Немало времени прошло до того, как я стал засыпать со слезами на глазах…
Я забылся в бреду. Простое жужжанье сделалось оглушительным. Кто-то ходил по соломе. Этот птичий двор выводил меня из себя… Бык ревел. Мне даже казалось, что он ревет все громче и громче. Разве его загоняли с коровами каждый вечер во двор этой странной фермы?.. Впрочем… Какая возня и сколько шума, мой Бог!..
Вот какие мысли бродили у меня в голове, когда я, бесповоротно осужденный на смерть или обреченный на сумасшествие, под влиянием наркотического питья заснул тяжелым искусственным сном, который продолжался до самого утра.
Кто-то потряс меня за плечо.
У кровати стоял Лерн в белой блузе.
Во мне тотчас же возродилось ощущение опасности, ясное и совершенно определенное.
– Который час? Я умру? Или вы уже закончили?
– Терпение, племянничек. Мы еще даже не начинали.
– Что вы намерены со мной делать? Привьете мне чуму? Туберкулез? Холеру? Да скажите же, дядюшка! Нет? Тогда – что?
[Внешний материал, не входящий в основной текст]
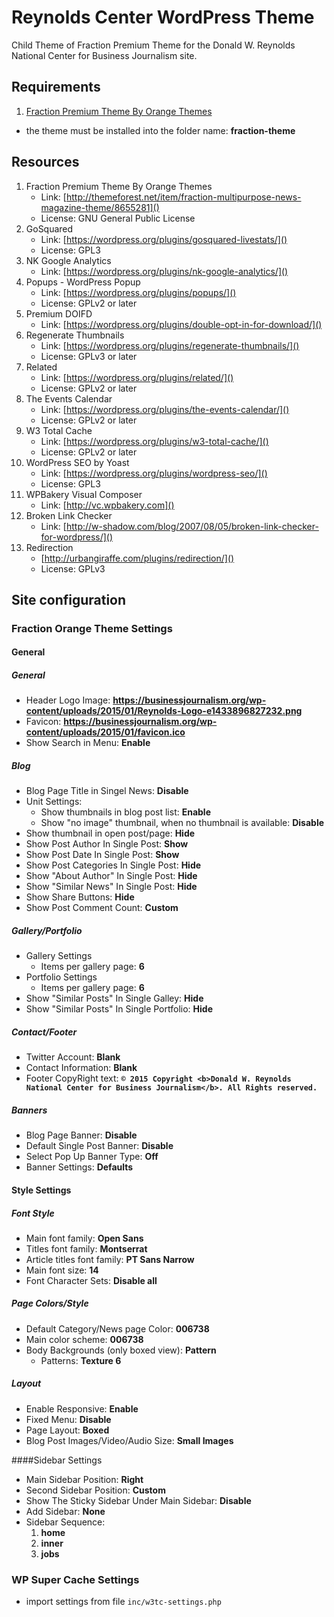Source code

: Reynolds Center WordPress Theme
======

Child Theme of Fraction Premium Theme for the Donald W. Reynolds National Center for Business Journalism site.

## Requirements
1. [Fraction Premium Theme By Orange Themes](http://themeforest.net/item/fraction-multipurpose-news-magazine-theme/8655281)
- the theme must be installed into the folder name: **fraction-theme**

## Resources
1. Fraction Premium Theme By Orange Themes
    * Link: [http://themeforest.net/item/fraction-multipurpose-news-magazine-theme/8655281]()
    * License: GNU General Public License
1. GoSquared
    * Link: [https://wordpress.org/plugins/gosquared-livestats/]()
    * License: GPL3
1. NK Google Analytics
    * Link: [https://wordpress.org/plugins/nk-google-analytics/]()
1. Popups - WordPress Popup
    * Link: [https://wordpress.org/plugins/popups/]()
    * License: GPLv2 or later
1. Premium DOIFD
    * Link: [https://wordpress.org/plugins/double-opt-in-for-download/]()
1. Regenerate Thumbnails
    * Link: [https://wordpress.org/plugins/regenerate-thumbnails/]()
    * License: GPLv3 or later
1. Related
    * Link: [https://wordpress.org/plugins/related/]()
    * License: GPLv2 or later
1. The Events Calendar
    * Link: [https://wordpress.org/plugins/the-events-calendar/]()
    * License: GPLv2 or later
1. W3 Total Cache
    * Link: [https://wordpress.org/plugins/w3-total-cache/]()
    * License: GPLv2 or later
1. WordPress SEO by Yoast
    * Link: [https://wordpress.org/plugins/wordpress-seo/]()
    * License: GPL3
1. WPBakery Visual Composer
    * Link: [http://vc.wpbakery.com]()
1. Broken Link Checker
    * Link: [http://w-shadow.com/blog/2007/08/05/broken-link-checker-for-wordpress/]()
1. Redirection
    * [http://urbangiraffe.com/plugins/redirection/]()
    * License: GPLv3

## Site configuration

### Fraction Orange Theme Settings

#### General

##### General
* Header Logo Image: **https://businessjournalism.org/wp-content/uploads/2015/01/Reynolds-Logo-e1433896827232.png**
* Favicon: **https://businessjournalism.org/wp-content/uploads/2015/01/favicon.ico**
* Show Search in Menu: **Enable**

##### Blog
* Blog Page Title in Singel News: **Disable**
* Unit Settings:
	* Show thumbnails in blog post list: **Enable**
	* Show "no image" thumbnail, when no thumbnail is available: **Disable**
* Show thumbnail in open post/page: **Hide**
* Show Post Author In Single Post: **Show**
* Show Post Date In Single Post: **Show**
* Show Post Categories In Single Post: **Hide**
* Show "About Author" In Single Post: **Hide**
* Show "Similar News" In Single Post: **Hide**
* Show Share Buttons: **Hide**
* Show Post Comment Count: **Custom**

##### Gallery/Portfolio
* Gallery Settings
	* Items per gallery page: **6**
* Portfolio Settings
	* Items per gallery page: **6**
* Show "Similar Posts" In Single Galley: **Hide**
* Show "Similar Posts" In Single Portfolio: **Hide**

##### Contact/Footer
* Twitter Account: **Blank**
* Contact Information: **Blank**
* Footer CopyRight text: **`© 2015 Copyright <b>Donald W. Reynolds National Center for Business Journalism</b>. All Rights reserved.`**

##### Banners
* Blog Page Banner: **Disable**
* Default Single Post Banner: **Disable**
* Select Pop Up Banner Type: **Off**
* Banner Settings: **Defaults**

#### Style Settings

##### Font Style
* Main font family: **Open Sans**
* Titles font family: **Montserrat**
* Article titles font family: **PT Sans Narrow**
* Main font size: **14**
* Font Character Sets: **Disable all**

##### Page Colors/Style
* Default Category/News page Color: **006738**
* Main color scheme: **006738**
* Body Backgrounds (only boxed view): **Pattern**
	* Patterns: **Texture 6**

##### Layout
* Enable Responsive: **Enable**
* Fixed Menu: **Disable**
* Page Layout: **Boxed**
* Blog Post Images/Video/Audio Size: **Small Images**

####Sidebar Settings
* Main Sidebar Position: **Right**
* Second Sidebar Position: **Custom**
* Show The Sticky Sidebar Under Main Sidebar: **Disable**
* Add Sidebar: **None**
* Sidebar Sequence:
	1. **home**
	2. **inner**
	3. **jobs**


### WP Super Cache Settings
* import settings from file `inc/w3tc-settings.php`
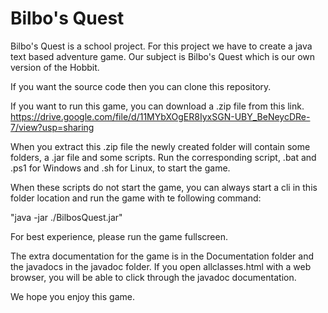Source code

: # Bilbo's Quest

Bilbo's Quest is a school project. For this project we have to create a java text based adventure game.
Our subject is Bilbo's Quest which is our own version of the Hobbit.

If you want the source code then you can clone this repository.

If you want to run this game, you can download a .zip file from this link.
https://drive.google.com/file/d/11MYbXOgER8IyxSGN-UBY_BeNeycDRe-7/view?usp=sharing

When you extract this .zip file the newly created folder will contain some folders, a .jar file and some scripts.
Run the corresponding script, .bat and .ps1 for Windows and .sh for Linux, to start the game.

When these scripts do not start the game, you can always start a cli in this folder location and run the game with te following command:

"java -jar ./BilbosQuest.jar"

For best experience, please run the game fullscreen.

The extra documentation for the game is in the Documentation folder and the javadocs in the javadoc folder. If you open allclasses.html with a web browser, you will be able to click through the javadoc documentation.

We hope you enjoy this game.
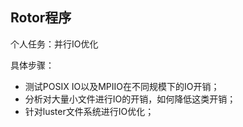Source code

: ## Rotor程序

个人任务：并行IO优化

具体步骤：
- 测试POSIX IO以及MPIIO在不同规模下的IO开销；
- 分析对大量小文件进行IO的开销，如何降低这类开销；
- 针对luster文件系统进行IO优化；
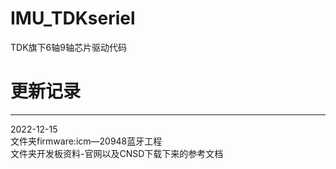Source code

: # IMU_TDKseriel
TDK旗下6轴9轴芯片驱动代码


# 更新记录
***
2022-12-15<br>
文件夹firmware:icm—20948蓝牙工程<br>
文件夹开发板资料-官网以及CNSD下载下来的参考文档<br>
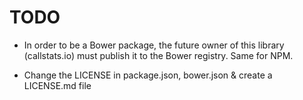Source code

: # TODO

* In order to be a Bower package, the future owner of this library (callstats.io) must publish it to the Bower registry. Same for NPM.

* Change the LICENSE in package.json, bower.json & create a LICENSE.md file

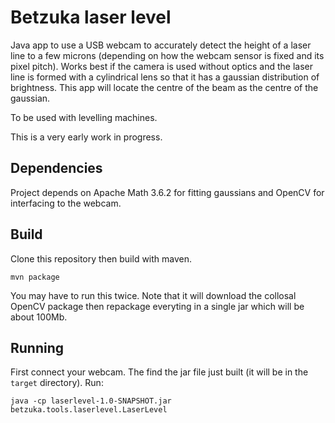 # Betzuka laser level

Java app to use a USB webcam to accurately detect the height of a laser line to a few microns (depending on how the webcam sensor is fixed and its pixel pitch). Works best if the camera is used without optics and the laser line is formed with a cylindrical lens 
so that it has a gaussian distribution of brightness. This app will locate the centre of the beam as the centre of the gaussian.

To be used with levelling machines.

This is a very early work in progress.

## Dependencies
Project depends on Apache Math 3.6.2 for fitting gaussians and OpenCV for interfacing to the webcam.

## Build
Clone this repository then build with maven.

`mvn package`

You may have to run this twice. Note that it will download the collosal OpenCV package then repackage everyting in a single jar which will be about 100Mb.

## Running

First connect your webcam. The find the jar file just built (it will be in the `target` directory). Run:

`java -cp laserlevel-1.0-SNAPSHOT.jar betzuka.tools.laserlevel.LaserLevel`
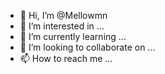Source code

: - 👋 Hi, I’m @Mellowmn
- 👀 I’m interested in ...
- 🌱 I’m currently learning ...
- 💞️ I’m looking to collaborate on ...
- 📫 How to reach me ...

<!---
Mellowmn/Mellowmn is a ✨ special ✨ repository because its `README.md` (this file) appears on your GitHub profile.
You can click the Preview link to take a look at your changes.
--->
– Хватит уже ребячиться! – пробормотал Лерн.
Он отошел, и я увидел операционный стол, состоявший из узенькой решетчатой металлической доски на узких козлах – это вызвало воспоминание о дыбе в застенке. Сложный набор инструментов и стекло бесчисленных склянок ярко блестели в лучах восходящего солнца. Гигроскопическая вата лежала белой кучей на маленьком столике. Под каждым из металлических шаров, поставленных около стола, горела спиртовая лампочка.